MoviesMovie Review: Titli is a dark yet beautifully honest story set in Delhi’s suburbs
 
Titli
Director:  Kanu Behl
Starring:  Shashank Arora, Ranvir Shorey, Shivani Raghuvanshi
 
Delhi is a land of opportunities, but it is also famous as a land of crooks.Guru Dutt had rejected the corrupt world of malice and greed — “Yeh daaulat ke bhooke rawaazon ki duniya, yeh duniya agar mil bhi jaaye toh kya hai” — that he understood as a digression from young India’s vision of independence in his role as the poet Shyam in Pyaasa . If he were a part of Titli’s world of avarice, it would have led him to balk in the most decided manner at the state of affairs. 

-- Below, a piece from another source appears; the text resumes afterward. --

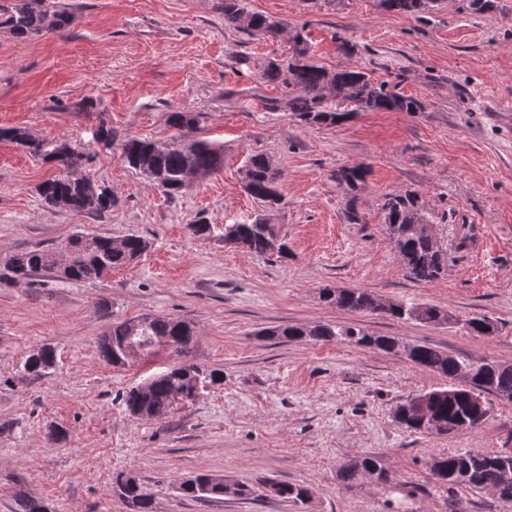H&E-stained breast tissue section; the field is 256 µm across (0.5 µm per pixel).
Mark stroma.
<instances>
[{"label": "stroma", "instance_id": "obj_1", "mask_svg": "<svg viewBox=\"0 0 512 512\" xmlns=\"http://www.w3.org/2000/svg\"><path fill=\"white\" fill-rule=\"evenodd\" d=\"M63 2L70 23L61 32H0V127L86 152L99 126L164 140L174 133L169 112H199L198 134L222 144L224 168L169 197L118 154L98 150L90 171L117 204L97 216L44 208L36 188L55 166L0 140V259L77 233H134L151 243L98 280L42 273L0 284V512H16L20 492L51 512H128L112 482L129 472L153 494L156 512H512L492 492L439 487L427 467L457 451L512 448V401L491 398L488 420L471 432H414L395 422V406L447 378L379 350L262 335L288 323L355 325L512 364V123L499 119L512 113V0H494L482 14L465 0H439L416 15L386 11L379 0H246L285 25L262 39L225 28L220 0ZM297 30L326 69L399 80L421 111L357 112L326 127L266 110L264 98L290 95L263 71L288 60ZM341 38L352 54L339 51ZM257 153L283 172V203L272 212L287 235L283 258L225 247L219 235L261 209L242 183ZM358 163L367 183L361 221L351 224L331 174ZM406 190L419 194L448 251L433 282L407 277L385 230L383 196ZM198 219L216 236L190 235ZM324 288L435 305L453 321L340 310L321 299ZM158 315L194 322L188 360L220 381L148 421L128 413L123 395L169 355L115 367L98 341L113 321ZM473 315L493 319L496 333H467L463 321ZM44 345L55 349L56 366L25 375V357ZM56 429L63 439L51 440ZM367 454L380 458L396 493L370 479L340 481V465ZM199 474L226 475L253 492L184 497L181 482ZM271 479L306 485L311 497H265Z\"/></svg>", "mask_w": 512, "mask_h": 512}]
</instances>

Titli (Shashank Arora) and his small family of crooks live in a boxed-up apartment next to the railway track in “Jamna paar Dilli”, a piece of information only Delhites can capture in its true layers of meaning. This is a hint at the city’s possible slide into lawlessness. The nature of crime and its criminals is not the Gurgaon or even Noida variety — each suburb has its own microcosm of license that lends itself to Delhi’s collective scope for noir. Titli and his two elder brothers (Ranvir Shorey as Vikram and Amit Sial as Pradeep) steal cars for a living. Titli gets into an arranged marriage with a girl, called Neelu (Shivani Raghuvanshi), who isn’t remotely interested in him: she has a “love” whom she cares the world for, and enters into a deal with her husband to stay with him till her paramour is freed off his wife to get married to her. 

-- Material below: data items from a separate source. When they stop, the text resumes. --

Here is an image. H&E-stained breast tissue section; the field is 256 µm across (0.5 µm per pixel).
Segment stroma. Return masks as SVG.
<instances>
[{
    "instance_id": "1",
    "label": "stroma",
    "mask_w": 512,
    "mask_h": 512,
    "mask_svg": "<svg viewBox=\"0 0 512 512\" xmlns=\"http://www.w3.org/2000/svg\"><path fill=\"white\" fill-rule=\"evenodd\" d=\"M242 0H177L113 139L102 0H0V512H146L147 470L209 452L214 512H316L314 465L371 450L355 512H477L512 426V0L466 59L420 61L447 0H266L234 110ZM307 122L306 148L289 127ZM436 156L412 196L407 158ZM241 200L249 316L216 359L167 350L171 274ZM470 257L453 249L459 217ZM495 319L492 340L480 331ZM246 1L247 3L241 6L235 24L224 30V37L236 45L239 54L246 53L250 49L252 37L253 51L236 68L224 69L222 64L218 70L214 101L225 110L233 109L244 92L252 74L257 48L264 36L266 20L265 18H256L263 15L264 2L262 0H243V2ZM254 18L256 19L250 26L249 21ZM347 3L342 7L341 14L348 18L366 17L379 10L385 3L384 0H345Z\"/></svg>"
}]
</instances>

Shot in a cold fluorescent tone reminiscent of tube lights for interiors, and the yellowed tungsten streetlight and near darkness of Delhi lanes at night, each frame of the film brings in the suffocation that Titli feels in his world of Dickensian poverty. His world is full of irritating noises: the sound of his father brushing, trains travelling nearby at all times of day and night, sewage pipes making those familiar suction sounds that are only too audible through the seemingly paper thin walls. In contrast, Titli’s wife, Neelu, is in love with a builder, whose wealth jars Titli — he has a house with potted plant-dotted boundary walls and a perceivably normal family where birthdays mean cakes and celebration. Titli, in contrast, faces the paucity of emotional support as well: while the family is close to each other, it is clear that when it comes to survival, it’s each man to his own. The lack of women in that household is palpable — after Titli’s brother  goes through a divorce, Titli is constantly on the watch to check whether the other men in the house do not lavish affections on his wife. Their suffocating world does not afford them any luxury;p when Neelu and Titli have a fight, she has to make the choice between changing in front of the man who just hit her, or go out in half undress to change in the washroom in front of the other men of the family who populate the place. 

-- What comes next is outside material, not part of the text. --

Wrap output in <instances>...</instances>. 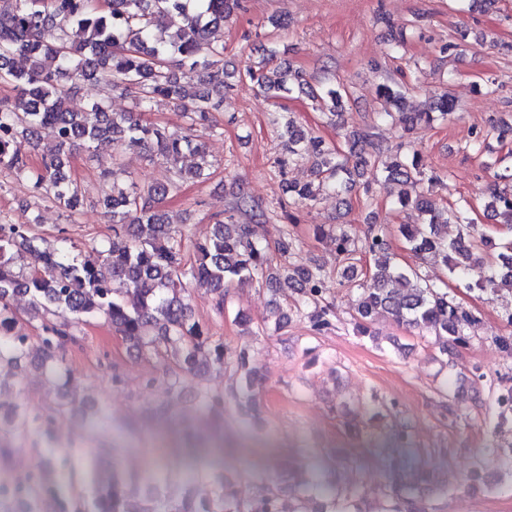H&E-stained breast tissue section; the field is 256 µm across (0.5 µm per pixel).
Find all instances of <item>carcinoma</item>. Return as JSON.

It is understandable why Dibakar Banerjee would take this script under his wing: Titli is reminiscent of Khosla ka Ghosla, only much darker than the latter, which was, after all, a comedy. Neelu and Titli’s relationship is the only part of the movie that has not been caricaturied. It might not be perfect or even close to ideal, but it is the only ray of hope in an otherwise dark world of compromises that debutante feature film director Kanu Behl has etched. 
At 2 hours and 10 minutes, it was possible for us to watch the movie for some more time, a rare feeling when it comes to Hindi cinema. Shashank Arora shines as the shy but aggressive Titli; his slight frame and shy nature belies his fiery temperament, except for a perpetually aggressive twitching lip — a brilliant acting cue that adds to his role. Titli has lived up to its initial promise, with its thrilling noir combined with the clear direction that the plot takes.